_TEXT FOR ANALYSIS:_
- Opening Delimiter -

From Streetlights to Health Care, Organized Scavengers Unearth Small Victories

Manila | 08/14/2013 9:03am
Purple Romero | Informal City Dialogues

Lisa Aquino’s truck hauls off 6,000 kilos of trash each day.

I’ve never seen so many plastic McDonald’s cups in my life. There are hundreds of them, but I’m nowhere near the Golden Arches. There are no hungry customers, no fast-food crew in brightly colored uniforms. Instead, there’s an albino boy, his blonde hair damp from the falling rain, another boy who’s thin and looks not more than 12 years old, and a woman telling them not to deceive her.

I’m on a street amid rumbling trucks and barking dogs. Rain pours from the sky, pooling in the mud, soaking the garbage. In front of me are plastic bags of trash filled with the plastic cups. The boys are weighing them one by one, along with other plastic bags that contain empty water bottles. Mylene (not her real name) is looking at the bottles, checking to see if any of them still contain liquid. “Don’t trick me. You know I pay you by the kilo,” she says as she pours water out of the bottles.

This is Payatas, a barangay (or village) in Quezon city, a place where garbage is a good thing. It’s the site of a three-hectare sanitary landfill that receives 1,300 tons of trash each day. Almost every house has bags of trash piled in front of it instead of a gate or a fence. And instead of a car, what’s parked outside the houses are garbage trucks.

- Closing Delimiter -

Dataset entries
- Opening Delimiter -

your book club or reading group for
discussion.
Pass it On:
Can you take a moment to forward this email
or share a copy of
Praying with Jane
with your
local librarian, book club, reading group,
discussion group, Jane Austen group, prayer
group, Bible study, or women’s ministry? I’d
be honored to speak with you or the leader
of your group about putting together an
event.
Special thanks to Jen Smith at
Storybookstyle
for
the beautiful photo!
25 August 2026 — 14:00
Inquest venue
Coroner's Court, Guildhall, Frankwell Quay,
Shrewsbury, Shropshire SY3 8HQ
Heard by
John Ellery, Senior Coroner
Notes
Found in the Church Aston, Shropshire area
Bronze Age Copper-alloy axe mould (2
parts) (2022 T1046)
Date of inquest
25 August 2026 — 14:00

- Closing Delimiter -
- Opening Delimiter -

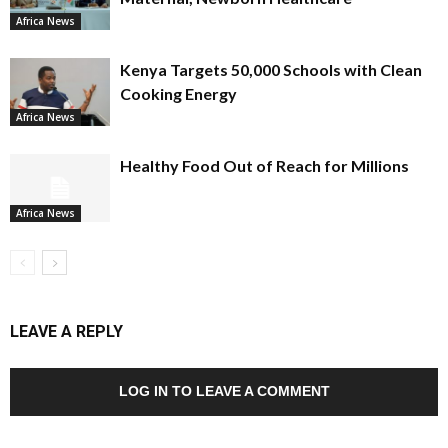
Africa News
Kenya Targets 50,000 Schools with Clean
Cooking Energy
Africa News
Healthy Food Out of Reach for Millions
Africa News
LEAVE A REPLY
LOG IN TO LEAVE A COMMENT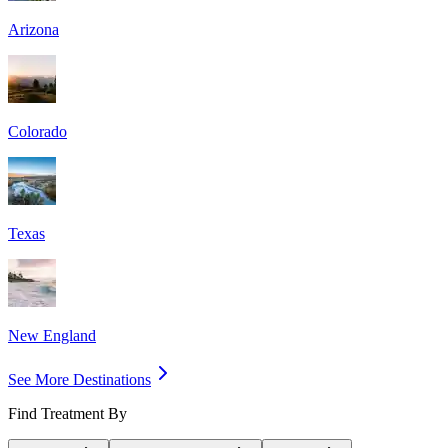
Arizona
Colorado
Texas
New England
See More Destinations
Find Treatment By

- Closing Delimiter -
- Opening Delimiter -

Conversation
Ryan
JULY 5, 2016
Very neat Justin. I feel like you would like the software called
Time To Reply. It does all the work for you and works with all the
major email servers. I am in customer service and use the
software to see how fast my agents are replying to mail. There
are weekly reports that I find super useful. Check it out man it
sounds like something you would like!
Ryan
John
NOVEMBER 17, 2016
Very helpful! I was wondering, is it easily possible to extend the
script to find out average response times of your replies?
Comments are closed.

- Closing Delimiter -

_TASK DIRECTIONS:_ In the article on Payatas scavengers, copy the passage from "This is Payatas, a" to "are garbage trucks." word for word.

_TASK RESULT:_
This is Payatas, a barangay (or village) in Quezon city, a place where garbage is a good thing. It’s the site of a three-hectare sanitary landfill that receives 1,300 tons of trash each day. Almost every house has bags of trash piled in front of it instead of a gate or a fence. And instead of a car, what’s parked outside the houses are garbage trucks.